Title

Effect of Ganciclovir on IL-6 Levels Among Cytomegalovirus-Seropositive Adults With Critical Illness: A Randomized Clinical Trial

Author Department

Medicine

Document Type

Article, Peer-reviewed

Publication Date

8-2017

Abstract

Importance:

The role of cytomegalovirus (CMV) reactivation in mediating adverse clinical outcomes in nonimmunosuppressed adults with critical illness is unknown.

Objective:

To determine whether ganciclovir prophylaxis reduces plasma interleukin 6 (IL-6) levels in CMV-seropositive adults who are critically ill.

Design, Setting, and Participants:

Double-blind, placebo-controlled, randomized clinical trial (conducted March 10, 2011-April 29, 2016) with a follow-up of 180 days (November 10, 2016) that included 160 CMV-seropositive adults with either sepsis or trauma and respiratory failure at 14 university intensive care units (ICUs) across the United States.

Interventions:

Patients were randomized (1:1) to receive either intravenous ganciclovir (5 mg/kg twice daily for 5 days), followed by either intravenous ganciclovir or oral valganciclovir once daily until hospital discharge (n = 84) or to receive matching placebo (n = 76).
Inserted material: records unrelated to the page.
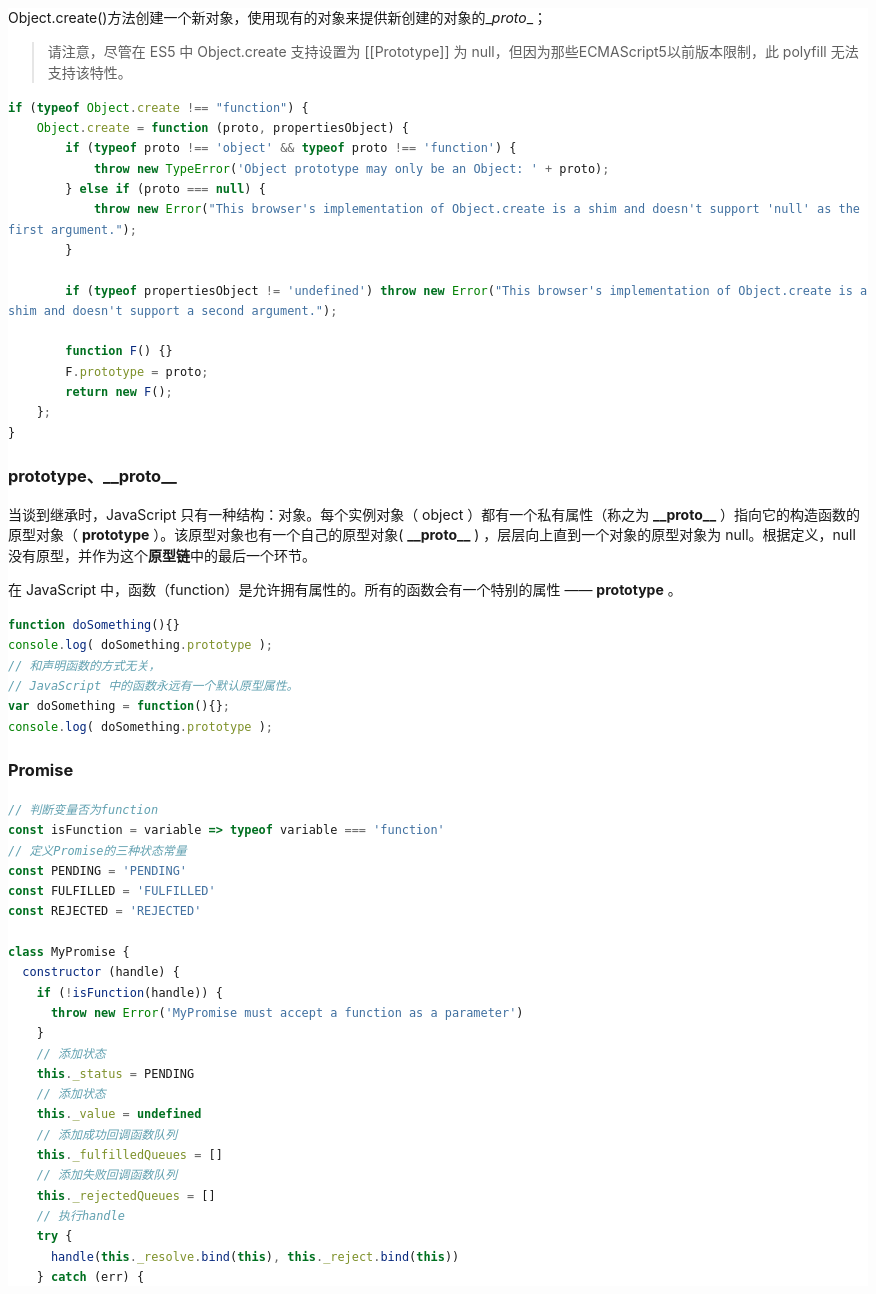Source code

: Object.create()方法创建一个新对象，使用现有的对象来提供新创建的对象的\__proto__；
> 请注意，尽管在 ES5 中 Object.create 支持设置为 [[Prototype]] 为 null，但因为那些ECMAScript5以前版本限制，此 polyfill 无法支持该特性。
```javascript
if (typeof Object.create !== "function") {
    Object.create = function (proto, propertiesObject) {
        if (typeof proto !== 'object' && typeof proto !== 'function') {
            throw new TypeError('Object prototype may only be an Object: ' + proto);
        } else if (proto === null) {
            throw new Error("This browser's implementation of Object.create is a shim and doesn't support 'null' as the first argument.");
        }

        if (typeof propertiesObject != 'undefined') throw new Error("This browser's implementation of Object.create is a shim and doesn't support a second argument.");

        function F() {}
        F.prototype = proto;
        return new F();
    };
}
```

### prototype、\_\_proto__

当谈到继承时，JavaScript 只有一种结构：对象。每个实例对象（ object ）都有一个私有属性（称之为 **\_\_proto__** ）指向它的构造函数的原型对象（ **prototype** ）。该原型对象也有一个自己的原型对象( **\_\_proto__** ) ，层层向上直到一个对象的原型对象为 null。根据定义，null 没有原型，并作为这个**原型链**中的最后一个环节。

在 JavaScript 中，函数（function）是允许拥有属性的。所有的函数会有一个特别的属性 —— **prototype** 。

```javascript
function doSomething(){}
console.log( doSomething.prototype );
// 和声明函数的方式无关，
// JavaScript 中的函数永远有一个默认原型属性。
var doSomething = function(){};
console.log( doSomething.prototype );
```

### Promise

```javascript
// 判断变量否为function
const isFunction = variable => typeof variable === 'function'
// 定义Promise的三种状态常量
const PENDING = 'PENDING'
const FULFILLED = 'FULFILLED'
const REJECTED = 'REJECTED'

class MyPromise {
  constructor (handle) {
    if (!isFunction(handle)) {
      throw new Error('MyPromise must accept a function as a parameter')
    }
    // 添加状态
    this._status = PENDING
    // 添加状态
    this._value = undefined
    // 添加成功回调函数队列
    this._fulfilledQueues = []
    // 添加失败回调函数队列
    this._rejectedQueues = []
    // 执行handle
    try {
      handle(this._resolve.bind(this), this._reject.bind(this)) 
    } catch (err) {
```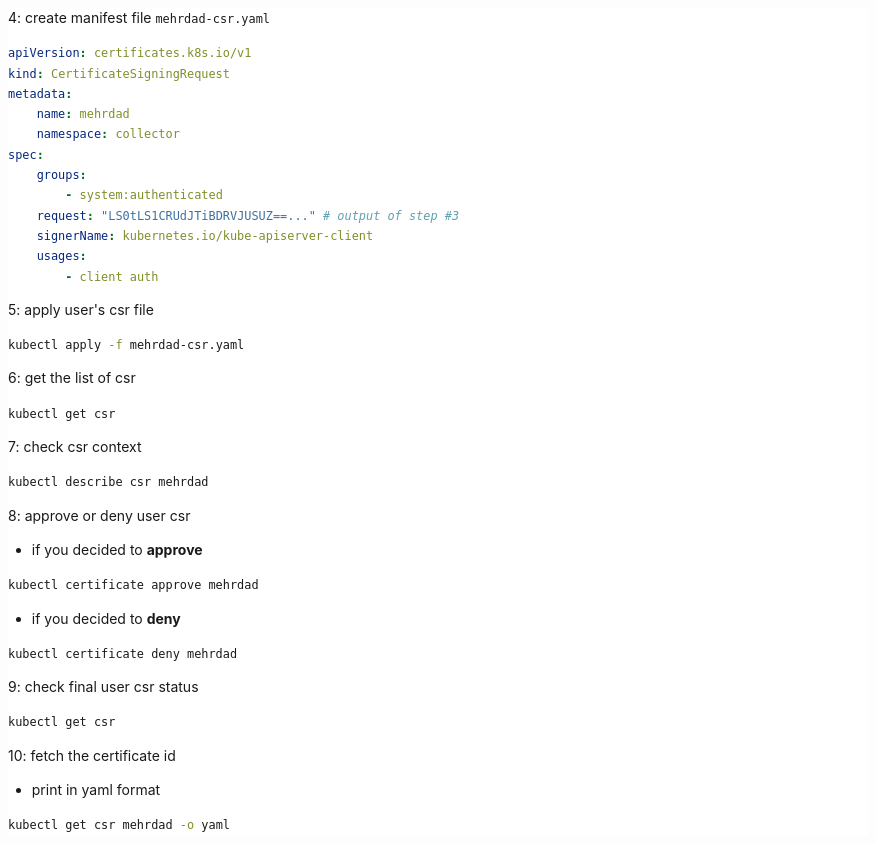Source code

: 4: create manifest file `mehrdad-csr.yaml`

```yaml
apiVersion: certificates.k8s.io/v1
kind: CertificateSigningRequest
metadata:
    name: mehrdad
    namespace: collector
spec:
    groups:
        - system:authenticated
    request: "LS0tLS1CRUdJTiBDRVJUSUZ==..." # output of step #3
    signerName: kubernetes.io/kube-apiserver-client
    usages:
        - client auth
```

5: apply user's csr file

```bash
kubectl apply -f mehrdad-csr.yaml
```

6: get the list of csr

```bash
kubectl get csr
```

7: check csr context

```bash
kubectl describe csr mehrdad
```

8: approve or deny user csr

-   if you decided to **approve**

```bash
kubectl certificate approve mehrdad
```

-   if you decided to **deny**

```bash
kubectl certificate deny mehrdad
```

9: check final user csr status

```bash
kubectl get csr
```

10: fetch the certificate id

-   print in yaml format

```bash
kubectl get csr mehrdad -o yaml
```

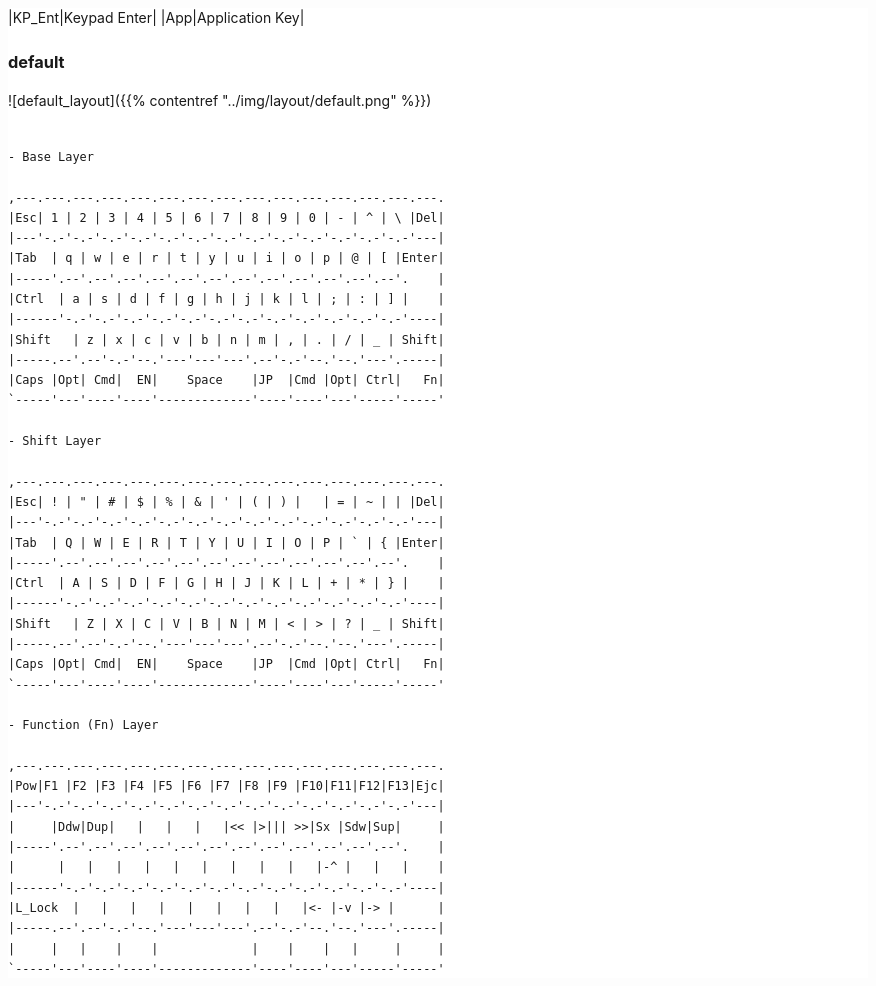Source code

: |KP_Ent|Keypad Enter|
|App|Application Key|

### default

![default_layout]({{% contentref "../img/layout/default.png" %}})

```plain

- Base Layer

,---.---.---.---.---.---.---.---.---.---.---.---.---.---.---.
|Esc| 1 | 2 | 3 | 4 | 5 | 6 | 7 | 8 | 9 | 0 | - | ^ | \ |Del|
|---'-.-'-.-'-.-'-.-'-.-'-.-'-.-'-.-'-.-'-.-'-.-'-.-'-.-'---|
|Tab  | q | w | e | r | t | y | u | i | o | p | @ | [ |Enter|
|-----'.--'.--'.--'.--'.--'.--'.--'.--'.--'.--'.--'.--'.    |
|Ctrl  | a | s | d | f | g | h | j | k | l | ; | : | ] |    |
|------'-.-'-.-'-.-'-.-'-.-'-.-'-.-'-.-'-.-'-.-'-.-'-.-'----|
|Shift   | z | x | c | v | b | n | m | , | . | / | _ | Shift|
|-----.--'.--'-.-'--.'---'---'---'.--'-.-'--.'--.'---'.-----|
|Caps |Opt| Cmd|  EN|    Space    |JP  |Cmd |Opt| Ctrl|   Fn|
`-----'---'----'----'-------------'----'----'---'-----'-----'

- Shift Layer

,---.---.---.---.---.---.---.---.---.---.---.---.---.---.---.
|Esc| ! | " | # | $ | % | & | ' | ( | ) |   | = | ~ | | |Del|
|---'-.-'-.-'-.-'-.-'-.-'-.-'-.-'-.-'-.-'-.-'-.-'-.-'-.-'---|
|Tab  | Q | W | E | R | T | Y | U | I | O | P | ` | { |Enter|
|-----'.--'.--'.--'.--'.--'.--'.--'.--'.--'.--'.--'.--'.    |
|Ctrl  | A | S | D | F | G | H | J | K | L | + | * | } |    |
|------'-.-'-.-'-.-'-.-'-.-'-.-'-.-'-.-'-.-'-.-'-.-'-.-'----|
|Shift   | Z | X | C | V | B | N | M | < | > | ? | _ | Shift|
|-----.--'.--'-.-'--.'---'---'---'.--'-.-'--.'--.'---'.-----|
|Caps |Opt| Cmd|  EN|    Space    |JP  |Cmd |Opt| Ctrl|   Fn|
`-----'---'----'----'-------------'----'----'---'-----'-----'

- Function (Fn) Layer

,---.---.---.---.---.---.---.---.---.---.---.---.---.---.---.
|Pow|F1 |F2 |F3 |F4 |F5 |F6 |F7 |F8 |F9 |F10|F11|F12|F13|Ejc|
|---'-.-'-.-'-.-'-.-'-.-'-.-'-.-'-.-'-.-'-.-'-.-'-.-'-.-'---|
|     |Ddw|Dup|   |   |   |   |<< |>||| >>|Sx |Sdw|Sup|     |
|-----'.--'.--'.--'.--'.--'.--'.--'.--'.--'.--'.--'.--'.    |
|      |   |   |   |   |   |   |   |   |   |-^ |   |   |    |
|------'-.-'-.-'-.-'-.-'-.-'-.-'-.-'-.-'-.-'-.-'-.-'-.-'----|
|L_Lock  |   |   |   |   |   |   |   |   |<- |-v |-> |      |
|-----.--'.--'-.-'--.'---'---'---'.--'-.-'--.'--.'---'.-----|
|     |   |    |    |             |    |    |   |     |     |
`-----'---'----'----'-------------'----'----'---'-----'-----'
```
Main Outcomes and Measures:

The primary outcome was change in IL-6 level from day 1 to 14. Secondary outcomes were incidence of CMV reactivation in plasma, mechanical ventilation days, incidence of secondary bacteremia or fungemia, ICU length of stay, mortality, and ventilator-free days (VFDs) at 28 days.

Results:

Among 160 randomized patients (mean age, 57 years; women, 43%), 156 patients received 1or more dose(s) of study medication, and 132 patients (85%) completed the study. The mean change in plasma IL-6 levels between groups was -0.79 log10 units (-2.06 to 0.48) in the ganciclovir group and -0.79 log10 units (-2.14 to 0.56) in the placebo group (point estimate of difference, 0 [95% CI, -0.3 to 0.3]; P > .99). Among secondary outcomes, CMV reactivation in plasma was significantly lower in the ganciclovir group (12% [10 of 84 patients] vs 39% [28 of 72 patients]); absolute risk difference, -27 (95% CI, -40 to -14), P < .001. The ganciclovir group had more median VFDs in both the intention-to-treat (ITT) group and in the prespecified sepsis subgroup (ITT group: 23 days in ganciclovir group vs 20 days in the placebo group, P = .05; sepsis subgroup, 23 days in the ganciclovir group vs 20 days in the placebo group, P = .03). There were no significant differences between the ganciclovir and placebo groups in duration of mechanical ventilation (5 days for the ganciclovir group vs 6 days for the placebo group, P = .16), incidence of secondary bacteremia or fungemia (15% for the ganciclovir group vs 15% for the placebo group, P = .67), ICU length of stay (8 days for the ganciclovir group vs 8 days for the placebo group, P = .76), or mortality (12% for the ganciclovir group vs 15% for the placebo group, P = .54).

Conclusions and Relevance:

Among CMV-seropositive adults with critical illness due to sepsis or trauma, ganciclovir did not reduce IL-6 levels and the current study does not support routine clinical use of ganciclovir as a prophylactic agent in patients with sepsis. Additional research is necessary to determine the clinical efficacy and safety of CMV suppression in this setting.